Monthly Maintenance Tasks

  • Give batteries a detailed inspection. Look for signs of corrosion on terminals. Check connectors and cables for damage.
  • Clean tops of battery cases with AcidSafe or similar neutralizing agent.
  • After charging, measure specific gravity with a hydrometer. Standard forklift batteries, fully charged, should usually have an ideal specific gravity of 1.285 (check with manufacturers to make sure). If specific gravity differs from one cell to another, try an equalization charge.

Every Three to Six Months

  • Wash batteries thoroughly. Battery Wash Cabinets automate the process, including optional neutralizing agents and air-drying on completion of the wash.
  • Send spent batteries to recycling services.

Forklift battery dealers may offer service packages that provide all of these maintenance services; ask your provider. Alternately, battery room operators can provide in-house maintenance to extend the life of the whole battery collection. No matter who provides the service, though, maintaining batteries is a crucial part of running a profitable electric forklift fleet.


Faust, Brian. “Proper Care, Safety and Maintenance of Forklift Batteries.MHLNews.
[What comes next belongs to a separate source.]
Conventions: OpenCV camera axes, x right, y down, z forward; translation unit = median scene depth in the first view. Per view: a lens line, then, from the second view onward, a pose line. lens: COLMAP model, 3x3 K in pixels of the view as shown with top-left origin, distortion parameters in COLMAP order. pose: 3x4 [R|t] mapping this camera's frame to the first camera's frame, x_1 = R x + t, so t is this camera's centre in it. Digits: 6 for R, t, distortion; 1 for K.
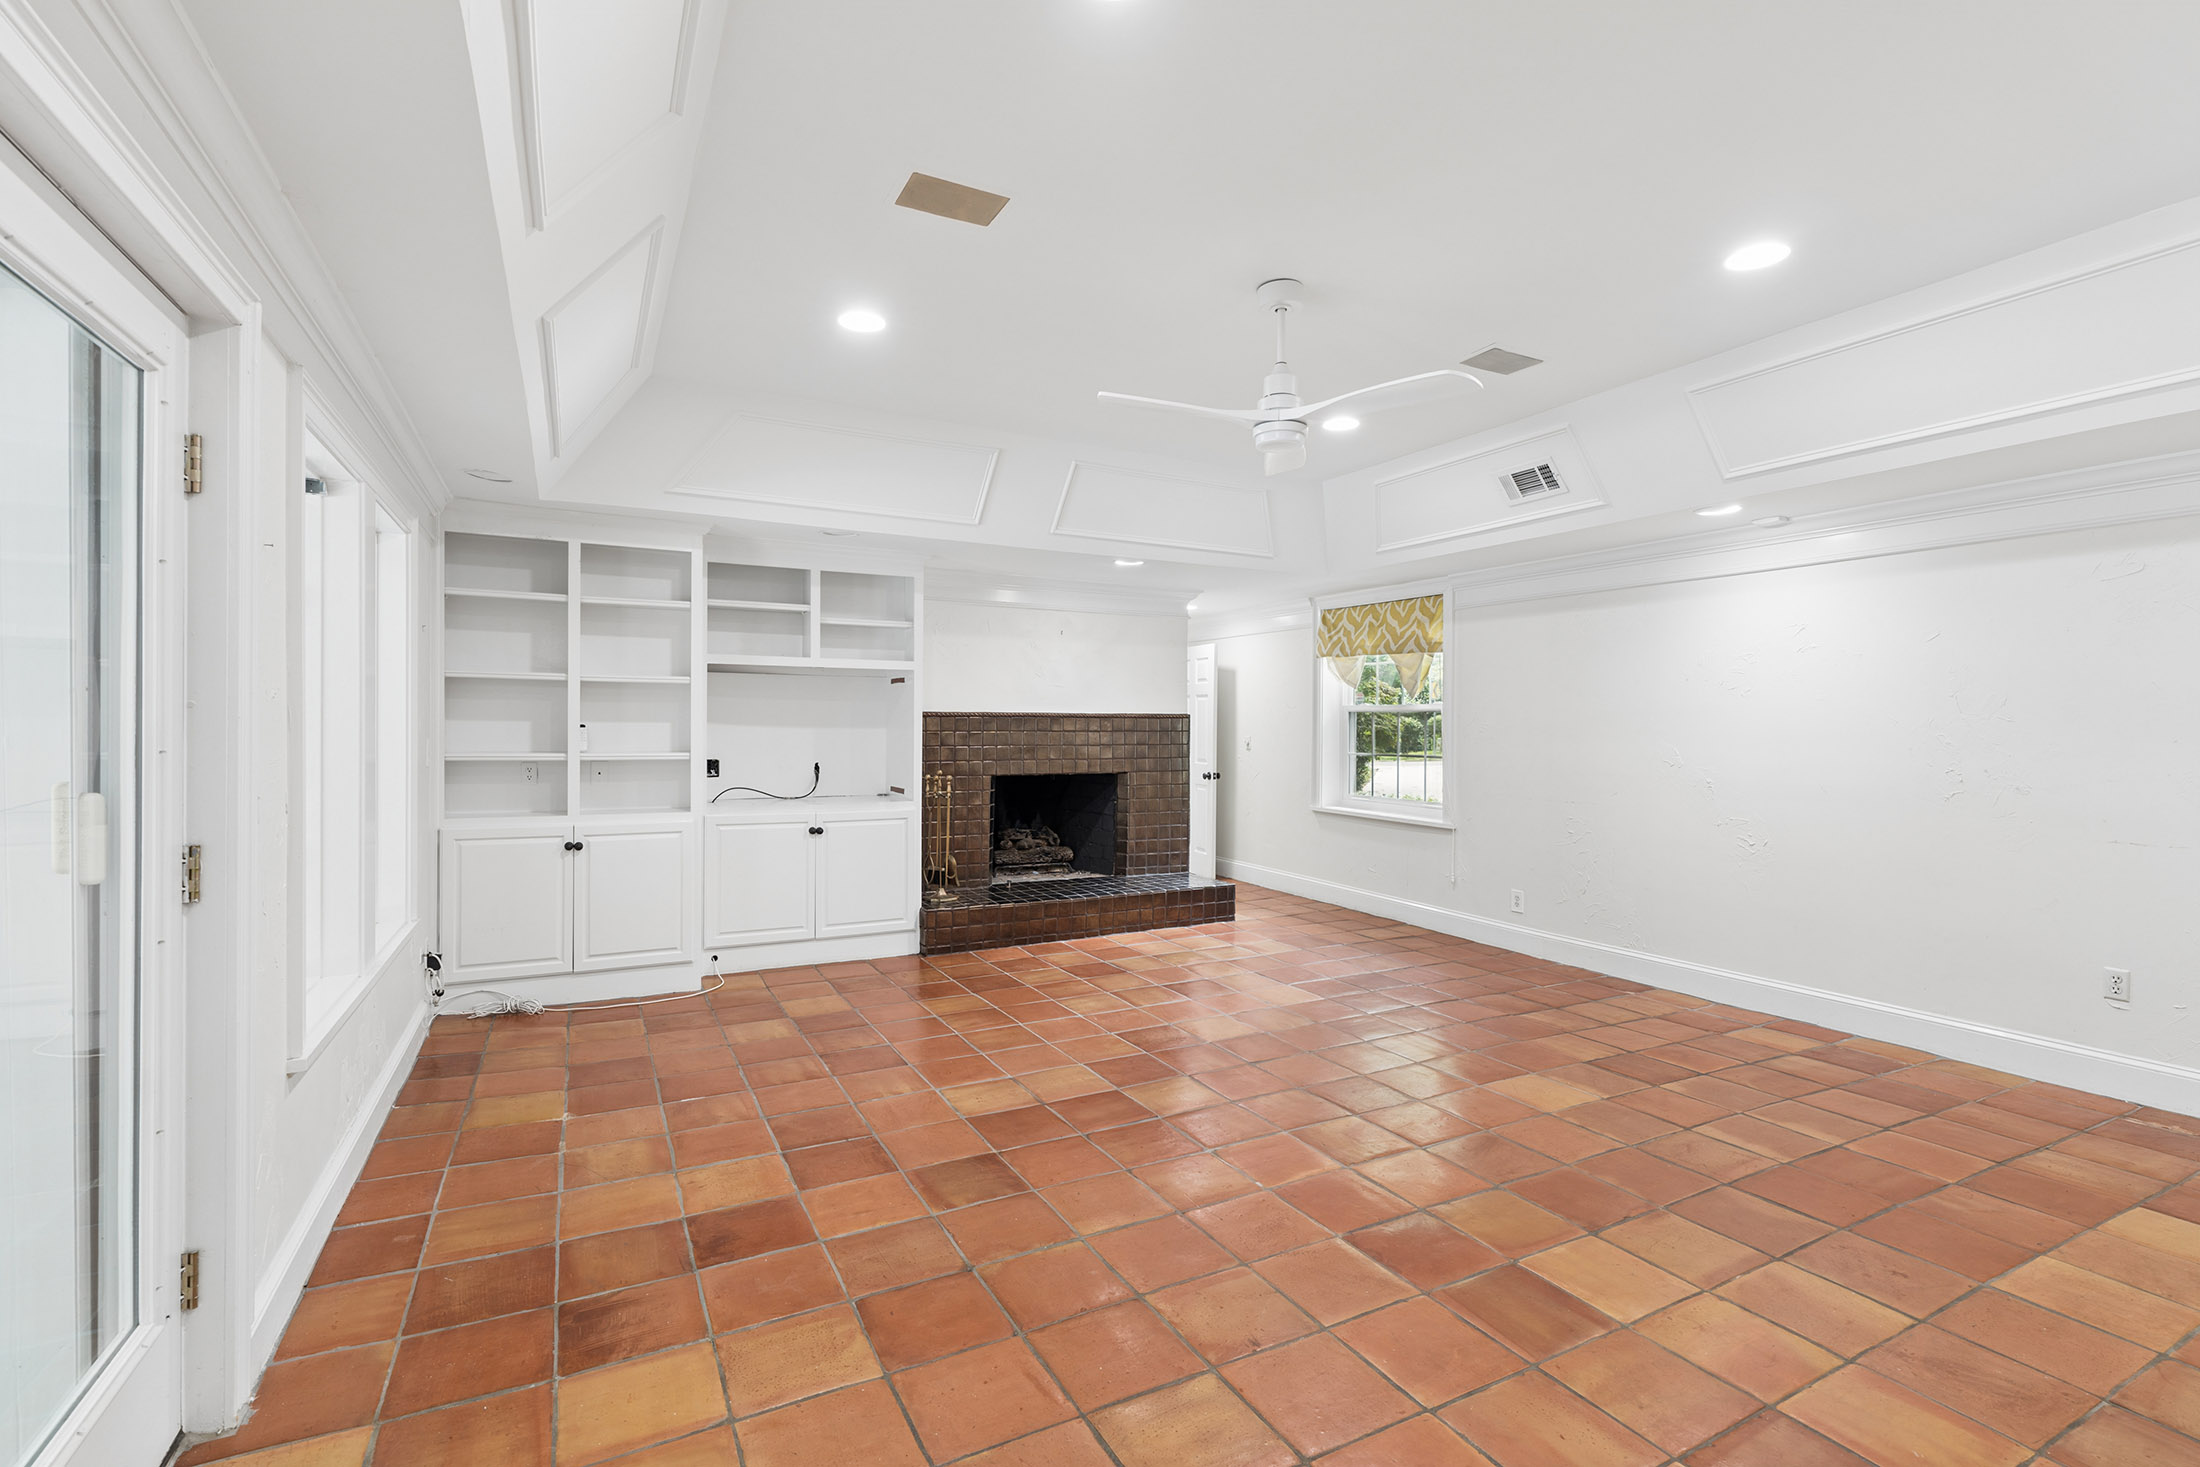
lens RADIAL K [[996.5, 0, 1103.5], [0, 996.5, 727.0], [0, 0, 1]] dist [-0.004419, 0.000183]
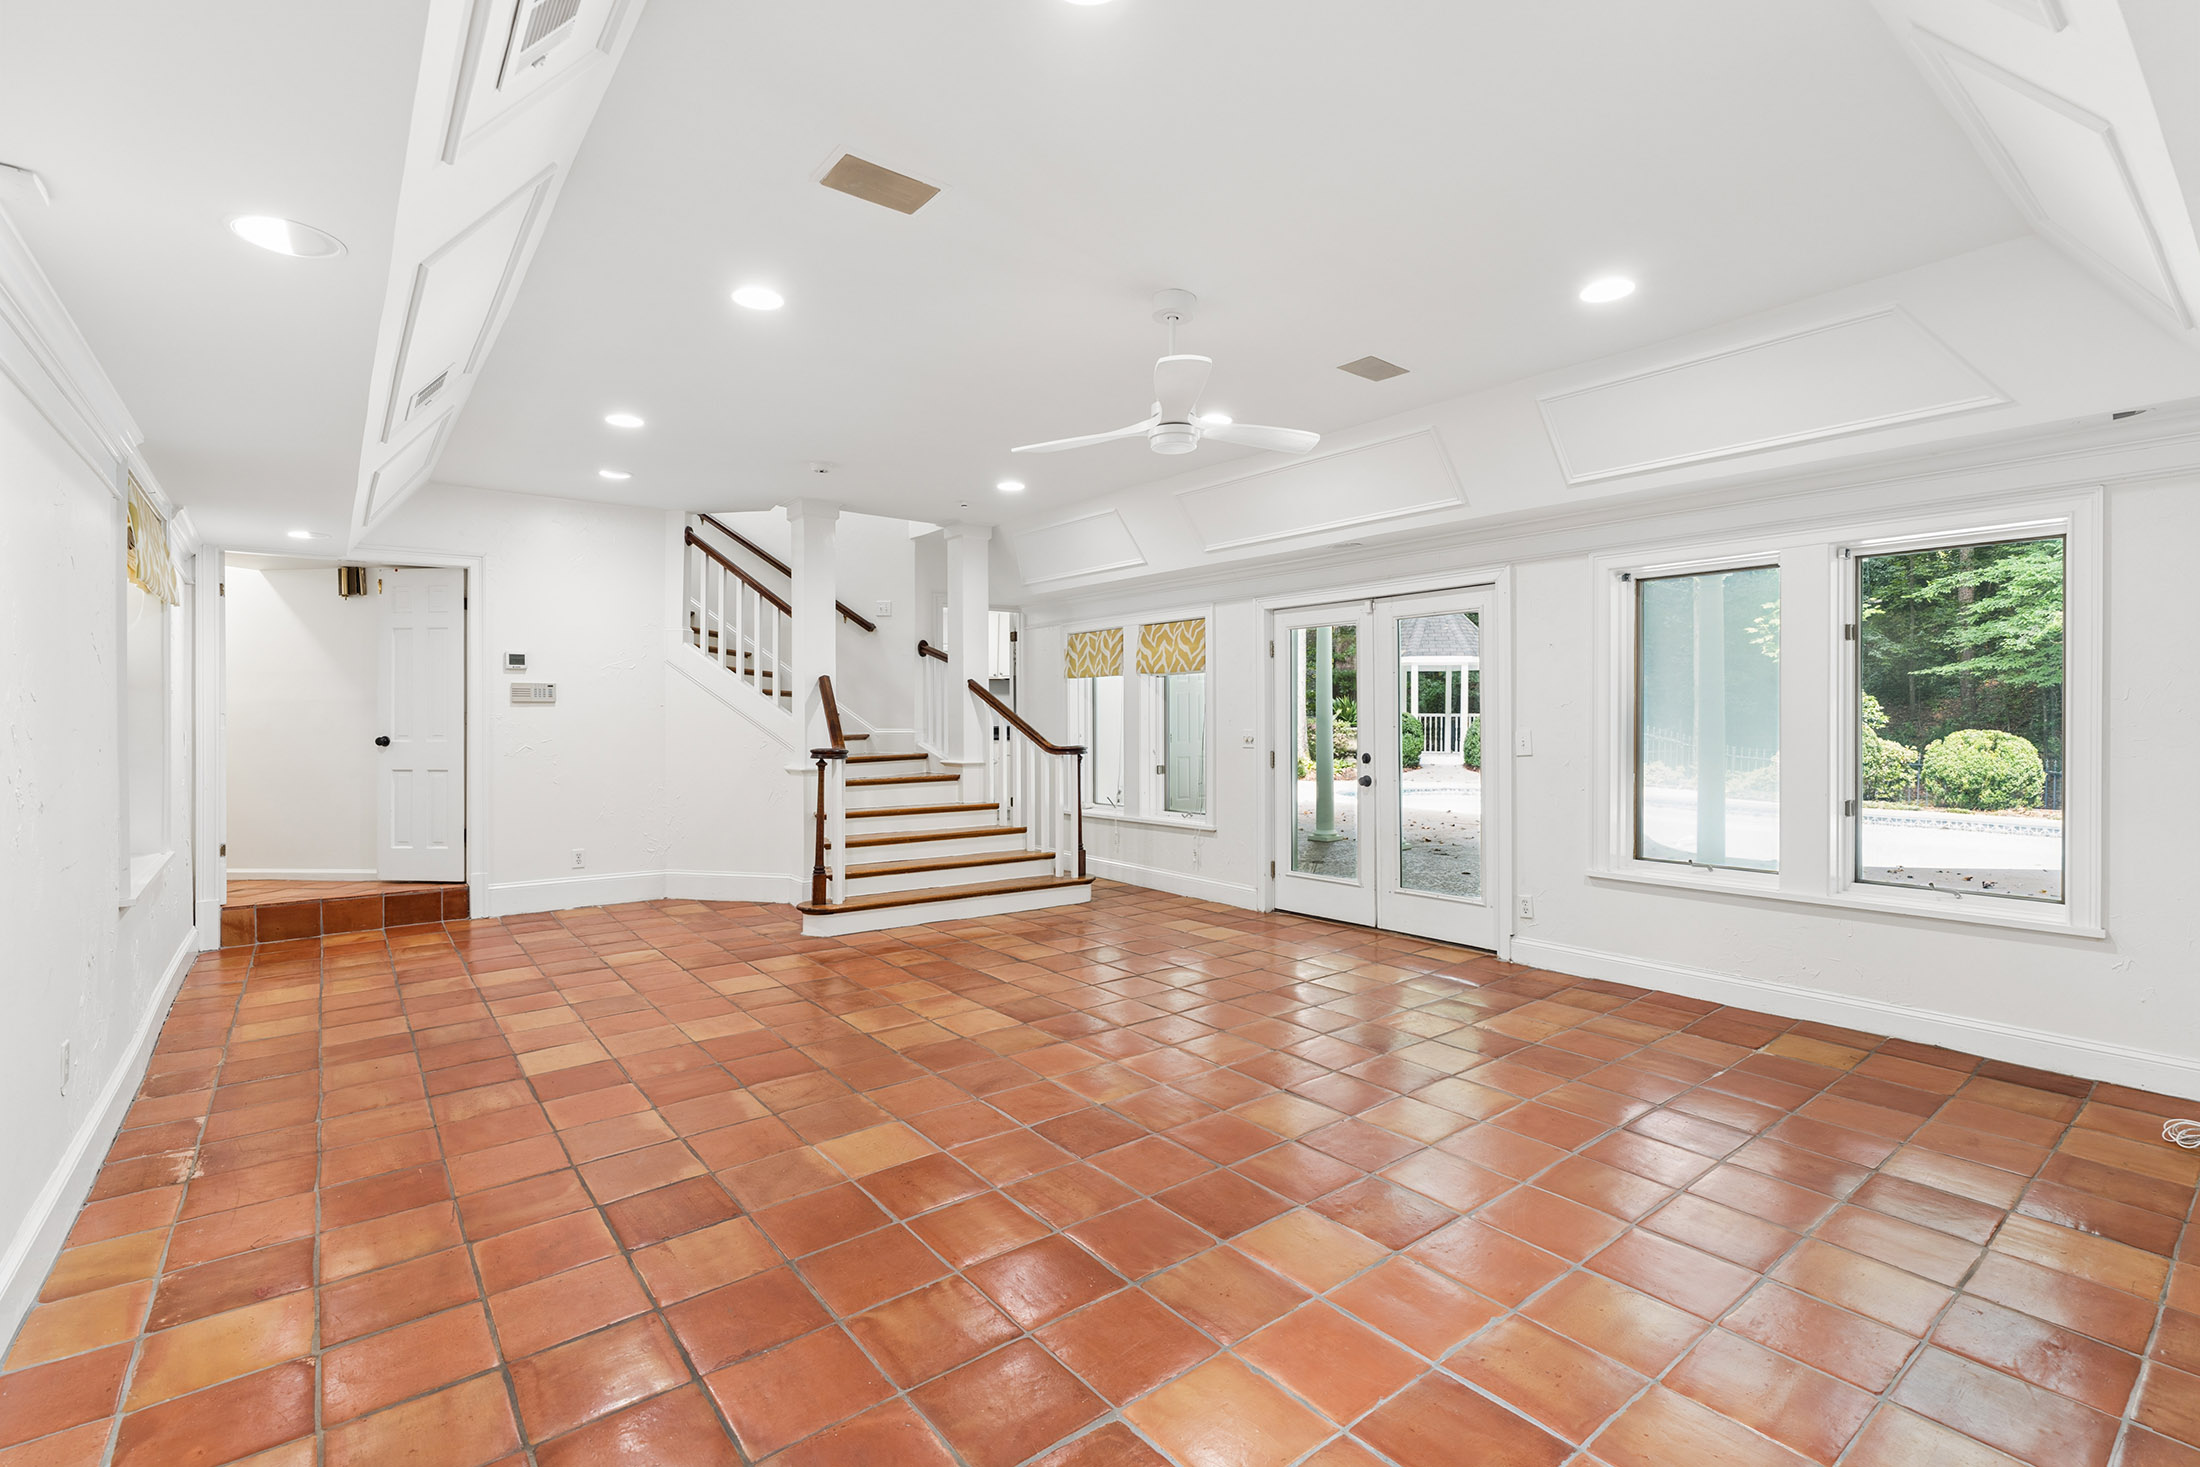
lens RADIAL K [[996.5, 0, 1103.5], [0, 996.5, 727.0], [0, 0, 1]] dist [-0.004419, 0.000183]
pose [[-0.983607, -0.003192, -0.180296, 0.441145], [-0.004152, 0.999979, 0.004943, 0.006235], [0.180276, 0.005610, -0.983600, 2.037021]]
Penton, 21 Nov. 2014. Web. 13 Dec. 2016.

Forklift Battery Care Instructions.FleetmanConsulting. Fleetman Consulting, n.d. Web. 13 Dec. 2016.

Powered Industrial Trucks (Forklift).OSHA. Occupational Safety & Health Administration, United States Department of Labor, n.d. Web. 13 Dec. 2016.

Redel, Kevin. “Charging, Watering and Cleaning a Forklift Battery.ForkliftAmerica. Forklift America, 6 March 2016. Web. 13 Dec. 2016.

Schiavo, Brian. “It Keeps Going And Going…FoodLogistics. AC Business Media, 16 Dec. 2008. Web. 13 Dec. 2016.